セキセイインコのむーちゃんが突然何の前触れもなく、たった3ヶ月で逝ったとき、私は嗚咽した。 自分でも驚くくらい、声を上げて泣いた。

すでに両親を見送っている。 趣味として競馬が好きで、愛した馬たちの突然の死も経験してきた。 それでも、むーちゃんを亡くした時の痛みはなんというか、種類が違った。
「たった30グラムなのに」と、自分でも面食らっていた。 でも今なら分かる。身体の重さと、命の重さは、関係ない。虫にだって命の重さはある。

その前に突然仕事を失っていた私は、正直この先どうして行けばいいか迷っていた時期でもあった。
でも、現実的に時間ができて、ようやく自分と向き合えた。 
「私に何ができるだろう」という問いを、初めて真剣に持てた気がした。
働くことで精一杯だった頃には、自分のことを後回しにしてきた。その分を取り戻すように、資格を取り始めた。

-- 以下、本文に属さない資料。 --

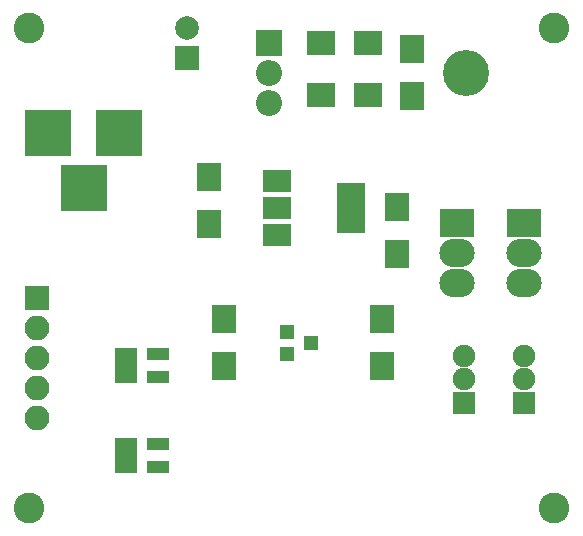
<source format=gbr>
G04 #@! TF.FileFunction,Soldermask,Bot*
%FSLAX46Y46*%
G04 Gerber Fmt 4.6, Leading zero omitted, Abs format (unit mm)*
G04 Created by KiCad (PCBNEW 4.0.7) date 03/19/18 08:58:31*
%MOMM*%
%LPD*%
G01*
G04 APERTURE LIST*
%ADD10C,0.100000*%
%ADD11C,2.600000*%
%ADD12R,2.000000X2.400000*%
%ADD13R,2.000000X2.000000*%
%ADD14C,2.000000*%
%ADD15R,2.400000X2.000000*%
%ADD16R,3.900000X3.900000*%
%ADD17R,2.400000X2.100000*%
%ADD18R,2.100000X2.400000*%
%ADD19O,3.900000X3.900000*%
%ADD20R,2.200000X2.200000*%
%ADD21O,2.200000X2.200000*%
%ADD22R,1.900000X1.900000*%
%ADD23C,1.900000*%
%ADD24R,3.000000X2.400000*%
%ADD25O,3.000000X2.400000*%
%ADD26R,2.400000X4.200000*%
%ADD27R,2.400000X1.900000*%
%ADD28R,2.100000X2.100000*%
%ADD29O,2.100000X2.100000*%
%ADD30R,1.960000X1.050000*%
%ADD31R,1.300000X1.200000*%
G04 APERTURE END LIST*
D10*
D11*
X97790000Y-16510000D03*
X53340000Y-57150000D03*
X97790000Y-57150000D03*
D12*
X68580000Y-29115000D03*
X68580000Y-33115000D03*
D13*
X66675000Y-19050000D03*
D14*
X66675000Y-16550000D03*
D12*
X84455000Y-31655000D03*
X84455000Y-35655000D03*
D15*
X78010000Y-22225000D03*
X82010000Y-22225000D03*
D16*
X60960000Y-25400000D03*
X54960000Y-25400000D03*
X57960000Y-30100000D03*
D17*
X78010000Y-17780000D03*
X82010000Y-17780000D03*
D18*
X85725000Y-18320000D03*
X85725000Y-22320000D03*
X83185000Y-41180000D03*
X83185000Y-45180000D03*
X69850000Y-41180000D03*
X69850000Y-45180000D03*
D19*
X90320000Y-20320000D03*
D20*
X73660000Y-17780000D03*
D21*
X73660000Y-20320000D03*
X73660000Y-22860000D03*
D22*
X95250000Y-48260000D03*
D23*
X95250000Y-46260000D03*
X95250000Y-44260000D03*
D24*
X95250000Y-33020000D03*
D25*
X95250000Y-35560000D03*
X95250000Y-38100000D03*
D26*
X80620000Y-31750000D03*
D27*
X74320000Y-31750000D03*
X74320000Y-29450000D03*
X74320000Y-34050000D03*
D28*
X53975000Y-39370000D03*
D29*
X53975000Y-41910000D03*
X53975000Y-44450000D03*
X53975000Y-46990000D03*
X53975000Y-49530000D03*
D11*
X53340000Y-16510000D03*
D22*
X90170000Y-48260000D03*
D23*
X90170000Y-46260000D03*
X90170000Y-44260000D03*
D24*
X89535000Y-33020000D03*
D25*
X89535000Y-35560000D03*
X89535000Y-38100000D03*
D30*
X61515000Y-46035000D03*
X61515000Y-45085000D03*
X61515000Y-44135000D03*
X64215000Y-44135000D03*
X64215000Y-46035000D03*
X61515000Y-53655000D03*
X61515000Y-52705000D03*
X61515000Y-51755000D03*
X64215000Y-51755000D03*
X64215000Y-53655000D03*
D31*
X75200000Y-44130000D03*
X75200000Y-42230000D03*
X77200000Y-43180000D03*
M02*

</source>
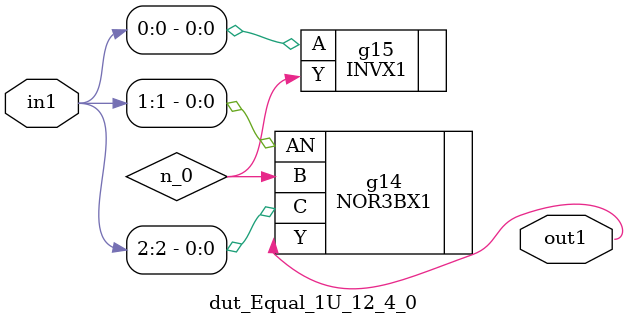
<source format=v>
`timescale 1ps / 1ps


module dut_Equal_1U_12_4_0(in1, out1);
  input [2:0] in1;
  output out1;
  wire [2:0] in1;
  wire out1;
  wire n_0;
  NOR3BX1 g14(.AN (in1[1]), .B (n_0), .C (in1[2]), .Y (out1));
  INVX1 g15(.A (in1[0]), .Y (n_0));
endmodule



</source>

 正直、最初は自分を見つめ直す意味で心理系を片っ端から。
でも勉強していくうちに、気づいたことがある。 
人間の終活、そして動物グリーフケア—、この二つだけが、 学んでいて「手応え」があった。
 知識が入ってくるときの感触が、違った。
「あ、これだ」とは思わなかった。 「これしかない」と、静かに分かった感じだった。

今、二代目のむーちゃんがいる。 ナナちゃん、クウちゃんと三羽、毎日にぎやか。
初代むーちゃんに嗚咽した私が、グリーフケアカウンセラーになった。 
あの30グラムが、今の私の原点だと思っている。

あなたの悲しみにも、きっと理由がある。 重さを量る必要なんて、どこにもない。